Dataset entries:
◇ ◇ ◇ ◇

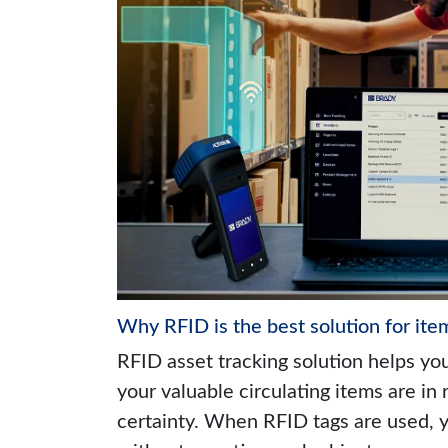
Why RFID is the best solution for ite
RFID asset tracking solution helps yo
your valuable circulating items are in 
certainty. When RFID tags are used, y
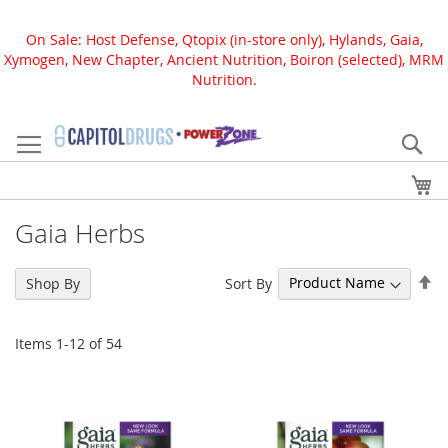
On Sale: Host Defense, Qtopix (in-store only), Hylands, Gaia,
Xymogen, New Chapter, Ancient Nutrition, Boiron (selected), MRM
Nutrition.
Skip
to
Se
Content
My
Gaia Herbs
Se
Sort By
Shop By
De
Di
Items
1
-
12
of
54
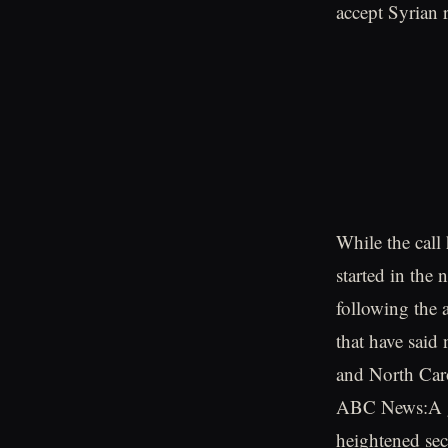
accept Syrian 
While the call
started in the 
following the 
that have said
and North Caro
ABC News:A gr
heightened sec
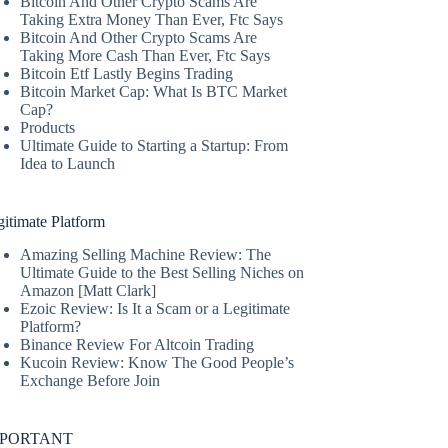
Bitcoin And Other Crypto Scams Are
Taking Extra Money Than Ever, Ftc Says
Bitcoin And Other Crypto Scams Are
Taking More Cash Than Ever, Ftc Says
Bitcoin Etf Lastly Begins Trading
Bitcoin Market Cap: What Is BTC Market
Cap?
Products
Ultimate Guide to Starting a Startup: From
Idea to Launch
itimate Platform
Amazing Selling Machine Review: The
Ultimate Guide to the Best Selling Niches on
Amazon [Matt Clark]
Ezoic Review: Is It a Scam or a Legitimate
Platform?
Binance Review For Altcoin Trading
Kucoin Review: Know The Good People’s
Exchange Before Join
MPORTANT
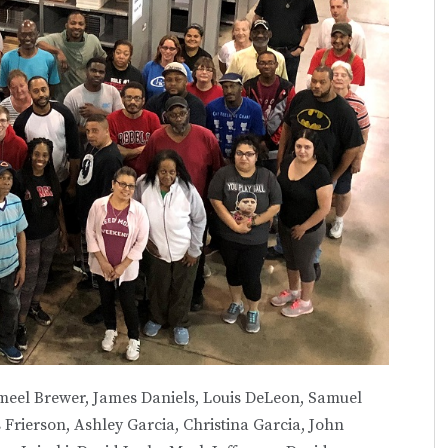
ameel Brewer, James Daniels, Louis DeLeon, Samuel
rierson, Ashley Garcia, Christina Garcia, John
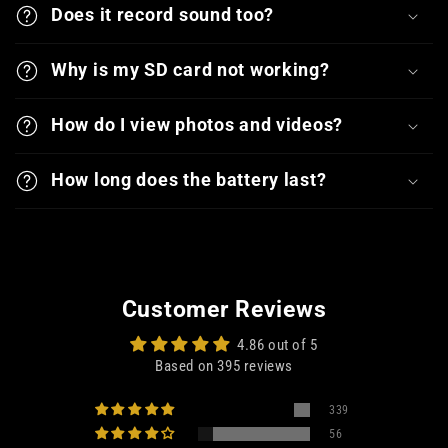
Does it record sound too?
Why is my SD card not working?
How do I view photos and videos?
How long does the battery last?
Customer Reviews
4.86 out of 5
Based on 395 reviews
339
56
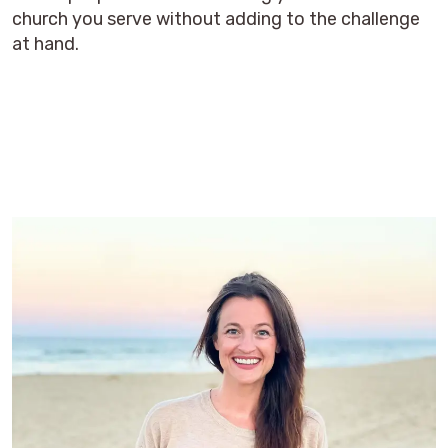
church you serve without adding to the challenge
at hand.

◇ ◇ ◇ ◇

**Work to be completed:** Swap every "Bitcoin" in the text of the data for "Ethereum" and give the lines again, with nothing else changed. Omit the pictures from your answer.

**Answer for this exercise:**
Why RFID is the best solution for ite
RFID asset tracking solution helps yo
your valuable circulating items are in 
certainty. When RFID tags are used, y
On Sale: Host Defense, Qtopix (in-store only), Hylands, Gaia,
Xymogen, New Chapter, Ancient Nutrition, Boiron (selected), MRM
Nutrition.
Skip
to
Se
Content
My
Gaia Herbs
Se
Sort By
Shop By
De
Di
Items
1
-
12
of
54
accept Syrian 
While the call
started in the 
following the 
that have said
and North Caro
ABC News:A gr
heightened sec
Ethereum And Other Crypto Scams Are
Taking Extra Money Than Ever, Ftc Says
Ethereum And Other Crypto Scams Are
Taking More Cash Than Ever, Ftc Says
Ethereum Etf Lastly Begins Trading
Ethereum Market Cap: What Is BTC Market
Cap?
Products
Ultimate Guide to Starting a Startup: From
Idea to Launch
itimate Platform
Amazing Selling Machine Review: The
Ultimate Guide to the Best Selling Niches on
Amazon [Matt Clark]
Ezoic Review: Is It a Scam or a Legitimate
Platform?
Binance Review For Altcoin Trading
Kucoin Review: Know The Good People’s
Exchange Before Join
MPORTANT
ameel Brewer, James Daniels, Louis DeLeon, Samuel
rierson, Ashley Garcia, Christina Garcia, John
Does it record sound too?
Why is my SD card not working?
How do I view photos and videos?
How long does the battery last?
Customer Reviews
4.86 out of 5
Based on 395 reviews
339
56
church you serve without adding to the challenge
at hand.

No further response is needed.